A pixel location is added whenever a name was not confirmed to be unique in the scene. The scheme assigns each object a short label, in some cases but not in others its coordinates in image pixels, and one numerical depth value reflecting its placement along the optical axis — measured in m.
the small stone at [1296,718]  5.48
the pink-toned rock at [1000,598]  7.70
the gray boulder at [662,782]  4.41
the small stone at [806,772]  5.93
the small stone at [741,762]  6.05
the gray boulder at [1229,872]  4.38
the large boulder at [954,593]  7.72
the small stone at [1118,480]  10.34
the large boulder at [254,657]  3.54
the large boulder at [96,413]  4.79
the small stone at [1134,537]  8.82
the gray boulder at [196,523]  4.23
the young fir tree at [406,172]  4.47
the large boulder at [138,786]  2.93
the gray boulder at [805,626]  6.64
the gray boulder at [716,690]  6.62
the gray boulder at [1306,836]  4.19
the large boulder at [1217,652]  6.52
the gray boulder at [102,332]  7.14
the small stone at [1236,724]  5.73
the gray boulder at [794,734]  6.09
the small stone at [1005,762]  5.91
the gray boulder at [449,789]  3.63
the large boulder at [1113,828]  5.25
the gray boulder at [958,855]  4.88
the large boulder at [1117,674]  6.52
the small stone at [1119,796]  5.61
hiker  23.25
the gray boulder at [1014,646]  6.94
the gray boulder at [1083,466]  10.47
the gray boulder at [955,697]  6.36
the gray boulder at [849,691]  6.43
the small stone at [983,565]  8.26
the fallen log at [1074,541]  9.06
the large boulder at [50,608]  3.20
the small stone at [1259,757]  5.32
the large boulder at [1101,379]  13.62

####

→ **Work instruction**:
Your answer should be the lines of the records that hold the string "small".

→ **Result of the task**:
the small stone at [1296,718]  5.48
the small stone at [806,772]  5.93
the small stone at [741,762]  6.05
the small stone at [1118,480]  10.34
the small stone at [1134,537]  8.82
the small stone at [1236,724]  5.73
the small stone at [1005,762]  5.91
the small stone at [1119,796]  5.61
the small stone at [983,565]  8.26
the small stone at [1259,757]  5.32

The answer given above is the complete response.